Processing Question-Answer Pairs In Tutor

Myles Bogner

and the Tutor Research Group

Department of Mathematical Sciences

The University of Memphis

mbogner@memphis.edu

April 29, 1998

 

 

Abstract

This paper describes a solution to the problem of processing Question-Answer pairs in Tutor. Processing a Question-Answer pair involves both detection that the given input is within a class of questions and if so, returning the correct answer to the question. Tutor, an automated tutoring system, is described, with the emphasis on the student’s collaborative dialogue with the software agent. Tutor’s curriculum scripts, which comprise the subject agenda, are then discussed, with the focus on the script’s Question-Answer pairs. A corpus of potential student questions has been generated, and both the methods of generation and corpus components are detailed. There is then discussion on the research which inspired the current implementation method. The implementation algorithm to handle the Question-Answer pairs is then detailed. Results on how the program performs and future extensions are discussed.

• **Rendered images with their source text**
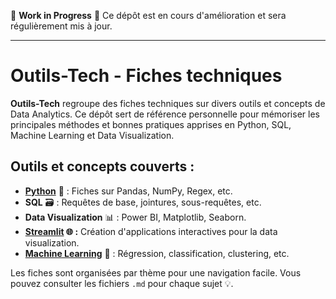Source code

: 🚧 **Work in Progress** 🚧
Ce dépôt est en cours d'amélioration et sera régulièrement mis à jour.

---

# Outils-Tech - Fiches techniques

**Outils-Tech** regroupe des fiches techniques sur divers outils et concepts de Data Analytics. Ce dépôt sert de référence personnelle pour mémoriser les principales méthodes et bonnes pratiques apprises en Python, SQL, Machine Learning et Data Visualization.

## Outils et concepts couverts :
- **[Python](./python)** 🐍 : Fiches sur Pandas, NumPy, Regex, etc.
- **SQL** 🗃️ : Requêtes de base, jointures, sous-requêtes, etc.
- **Data Visualization** 📊 : Power BI, Matplotlib, Seaborn. 
- **[Streamlit](./streamlit) 🌐 :** Création d'applications interactives pour la data visualization.
- **[Machine Learning](./machine_learning)** 🤖 : Régression, classification, clustering, etc.

Les fiches sont organisées par thème pour une navigation facile. Vous pouvez consulter les fichiers `.md` pour chaque sujet 💡.
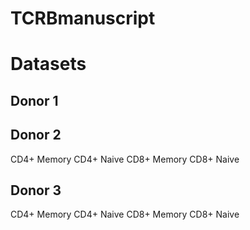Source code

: # TCRBmanuscript

# Datasets
## Donor 1
## Donor 2
CD4+ Memory
CD4+ Naive
CD8+ Memory
CD8+ Naive
## Donor 3
CD4+ Memory
CD4+ Naive
CD8+ Memory
CD8+ Naive
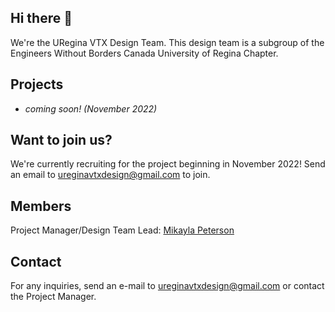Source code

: ## Hi there 👋

We're the URegina VTX Design Team. This design team is a subgroup of the Engineers Without Borders Canada University of Regina Chapter.

## Projects
* _coming soon! (November 2022)_

## Want to join us?
We're currently recruiting for the project beginning in November 2022! Send an email to ureginavtxdesign@gmail.com to join.

## Members
Project Manager/Design Team Lead: [Mikayla Peterson](https://github.com/mikaylapeterson)

## Contact
For any inquiries, send an e-mail to ureginavtxdesign@gmail.com or contact the Project Manager.
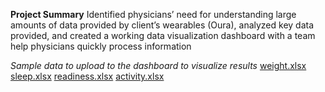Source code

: **Project Summary**
Identified physicians’ need for understanding large amounts of data provided by client’s wearables (Oura), analyzed key data provided, and created a working data visualization dashboard with a team help physicians quickly process information

*Sample data to upload to the dashboard to visualize results*
[weight.xlsx](https://github.com/wangshei/ouradatavis/files/15204602/weight.xlsx)
[sleep.xlsx](https://github.com/wangshei/ouradatavis/files/15204601/sleep.xlsx)
[readiness.xlsx](https://github.com/wangshei/ouradatavis/files/15204600/readiness.xlsx)
[activity.xlsx](https://github.com/wangshei/ouradatavis/files/15204599/activity.xlsx)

• **EXERCISES TO COMPLETE**
A. Copy the records word for word, from their first line up to and including the line containing "et Data Visualization.". Leave the pictures out.
B. Continue the paper on processing Question-Answer pairs in Tutor from where it stops.

• **ANSWERS GIVEN**
A.
Source code

: 🚧 **Work in Progress** 🚧
Ce dépôt est en cours d'amélioration et sera régulièrement mis à jour.

---

# Outils-Tech - Fiches techniques

**Outils-Tech** regroupe des fiches techniques sur divers outils et concepts de Data Analytics. Ce dépôt sert de référence personnelle pour mémoriser les principales méthodes et bonnes pratiques apprises en Python, SQL, Machine Learning et Data Visualization.

B.
Introduction

Tutor is an automated tutoring system currently being developed by the Tutor Research Group at the University of Memphis (Graesser et al., 1998; Graesser et al., 1997). Tutor performs the collaborative dialogue found in human tutoring (Graesser, Person, & Magliano, 1995). Tutor presents the student with information from a curriculum script, described in the next section. Tutor takes a student’s input from the keyboard. This contribution is classified into the appropriate speech act (i.e. statement, question, exclamation). From that, Tutor uses natural language processing techniques such as Latent Semantic Analysis to determine the correctness of the student response (Landauer, Foltz, & Laham). Once the student contribution is rated, fuzzy dialog moves are utilized to determine Tutor’s next communication to the student. Tutor may give the student a hint, prompt for more information, display a summary, etc. Tutor communicates with students via text, illustrations, and cartoon-like agents (Microsoft Corporation, 1998). The questions Tutor asks a student are designed to create a collaborative dialogue between the tutee and Tutor; Tutor’s questions are not designed to elicit one word responses.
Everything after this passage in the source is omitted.